「すべて真夜中の恋人たち」川上未映子(講談社) 2025/10/12

川上未映子の少し古い2011年作の小説。2026年に、岨手由貴子監督、岸井ゆきの、浅野忠信で映画化が決定した。今日はその原作本を読む。


34歳のフリーランスの女性校閲者冬子と58歳の物理教師三束との出会いがあって、誰とも距離を置き自分を主張することを避けてきた冬子が、静かで波風のほとんどたたない自分だけの生活の中で、少しずつ三束のことを考え始めるようになる。それが恋心になるのも時間がかかるし、恋が燃え上がっていくのも時間がかかって、じれったい、でもこういう女性がいるっていう、その実感は確かに伝わってきて、寡黙な三束の人柄とあわせて、二人の恋が成就したらいいのに、と応援したくなる。
冬子の仕事を差配してくれる有能な女性編集者の聖が、同い年でありながら冬子と正反対の性格で、世間離れした冬子を現実につなぎとめてくれているような存在。聖のセリフは長く挑発的で、二人は主従、陰ひなたな関係に見えるけど、求めあうものもとても多い。

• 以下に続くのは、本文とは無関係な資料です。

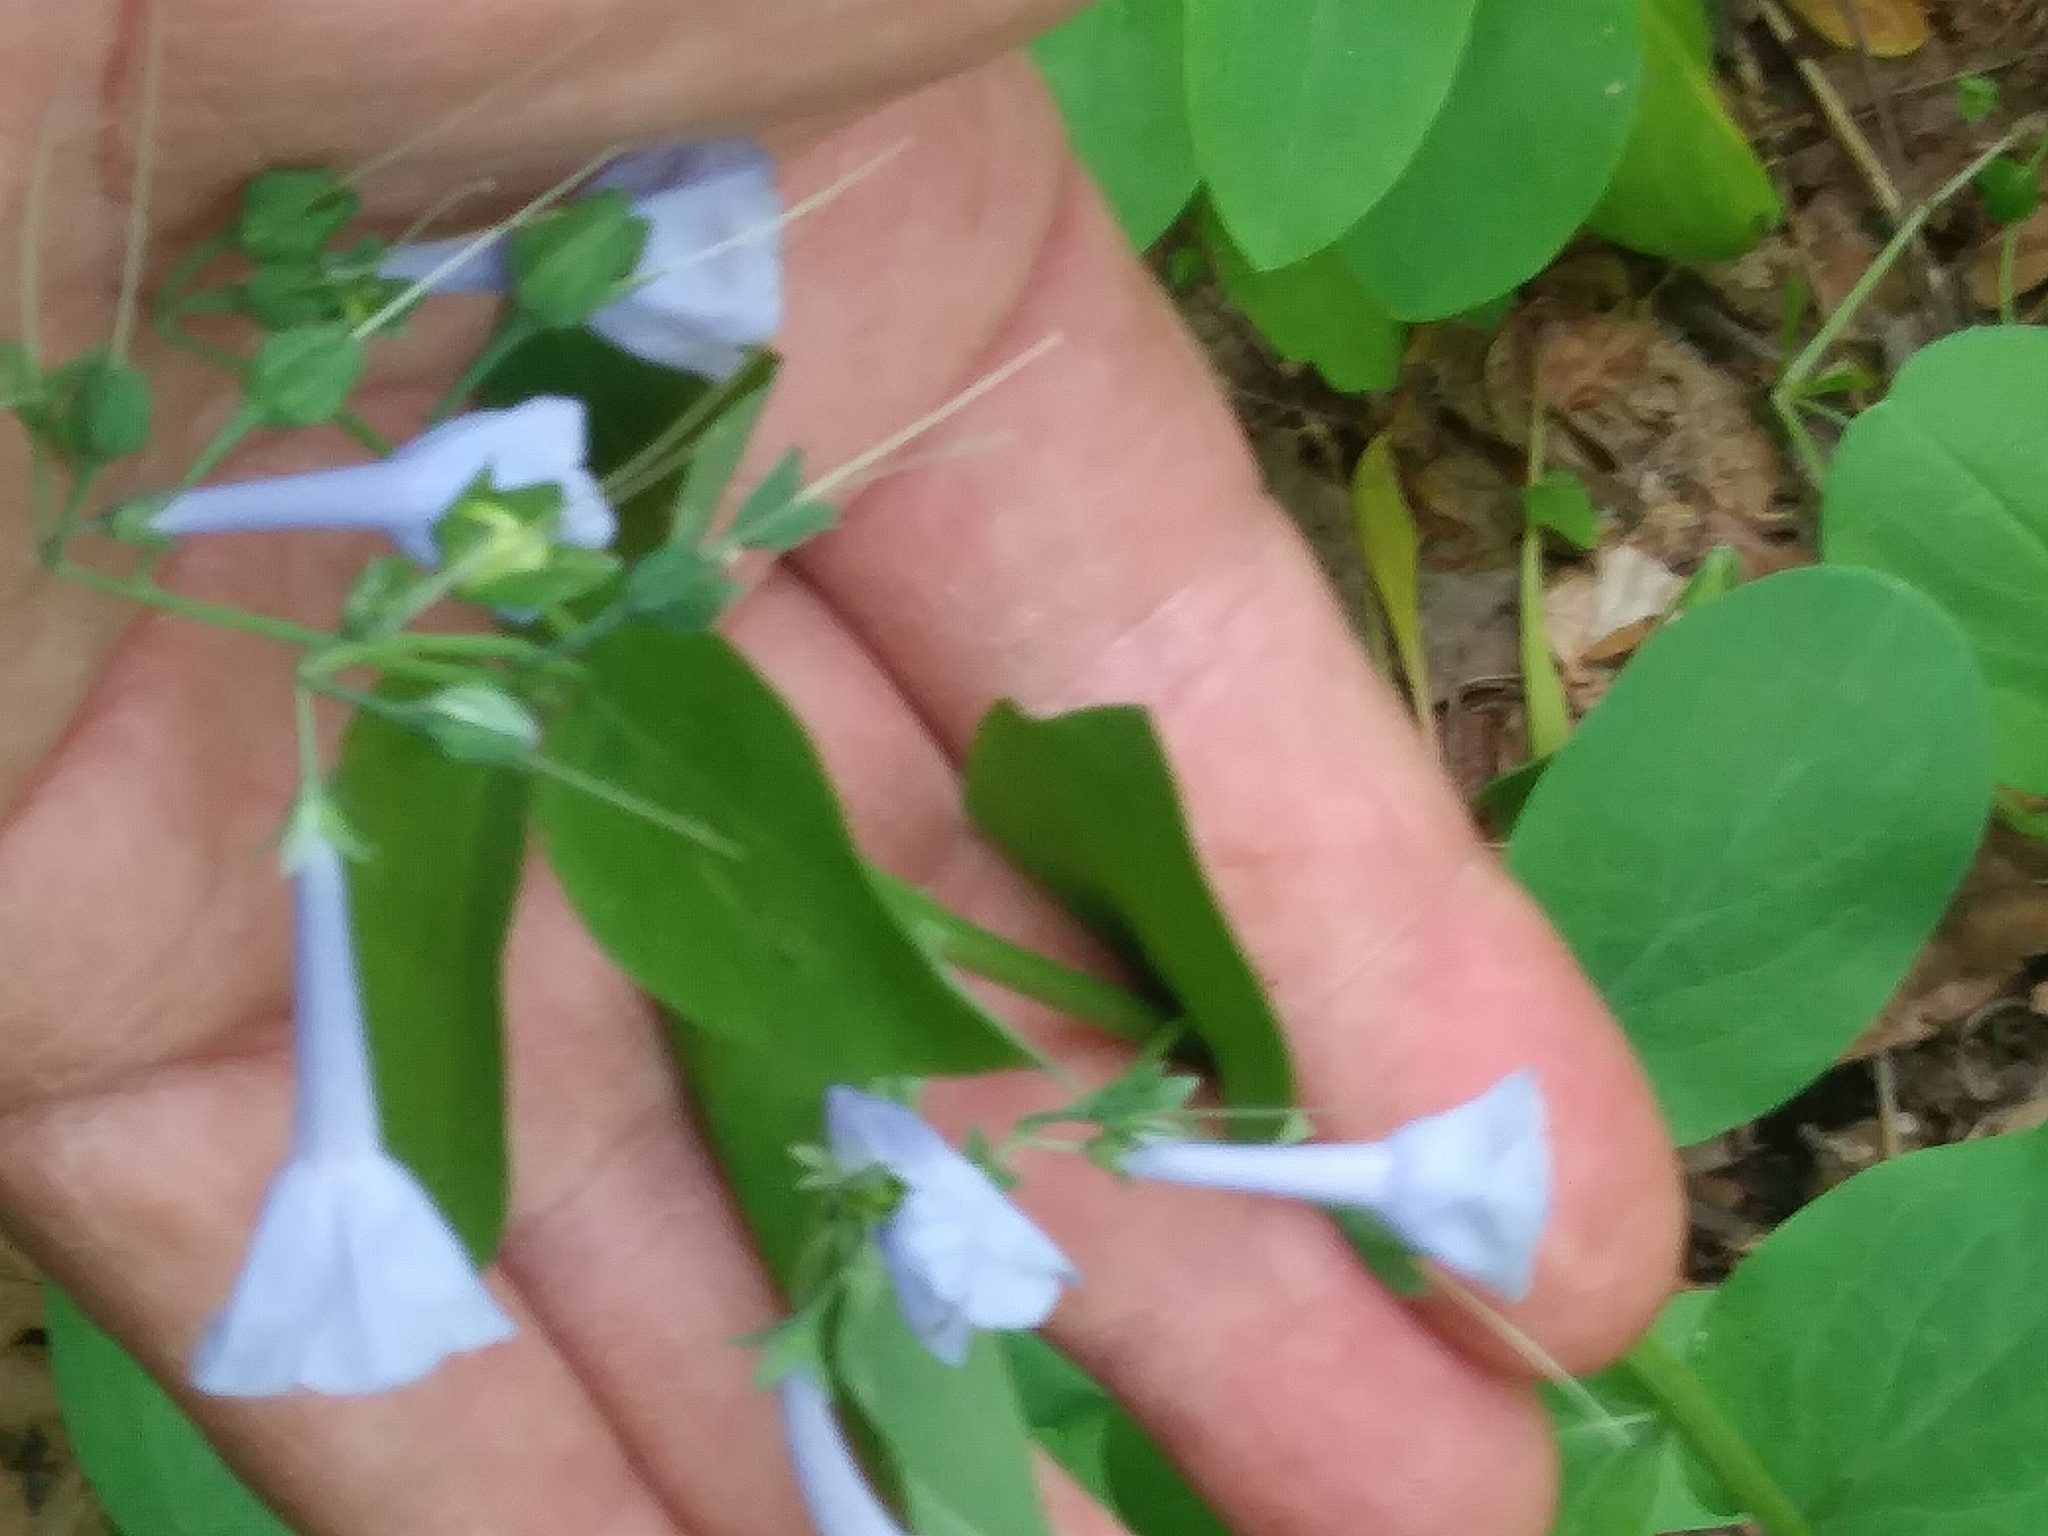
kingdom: Plantae
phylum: Tracheophyta
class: Magnoliopsida
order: Boraginales
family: Boraginaceae
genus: Mertensia
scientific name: Mertensia virginica
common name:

…と書くと普通の恋愛小説に思えるでしょうが、いやあ、はまりました。これほど切ない思いはしばらくしたことがなかったほど。主人公に共鳴し、なんとかならないものかと親身になって考えてあげたいほど。そして、終盤の心が一直線に男に向かっていくさまに、男の読者である私でさえ、胸が苦しくなるほどの、これは文体?描写?作者の憑依?なんていっていいか、せつない気持ちになってしまう。うまいとか、正確とかではなく、何か真実に吐露するものがそこにあった。川上の本性というか面白さは聖のような強いアクのある人物が描けるところにあるんだが、冬子のようなかそけき存在を結晶のように美しく描き切る才能はやはり特異なもの。見事でした。

前半はやや冗長だが、全体の4分の3くらいから一気に動き出すドラマチックな展開はなかなか。さらにエンディングの、ああこれだったのかという終わり方も、伝統的な小説世界の技法なんだろうな。恋の話、まあ「恋だけ」の話なので、興味がない人はいるかも。私はとっても好みの作品です。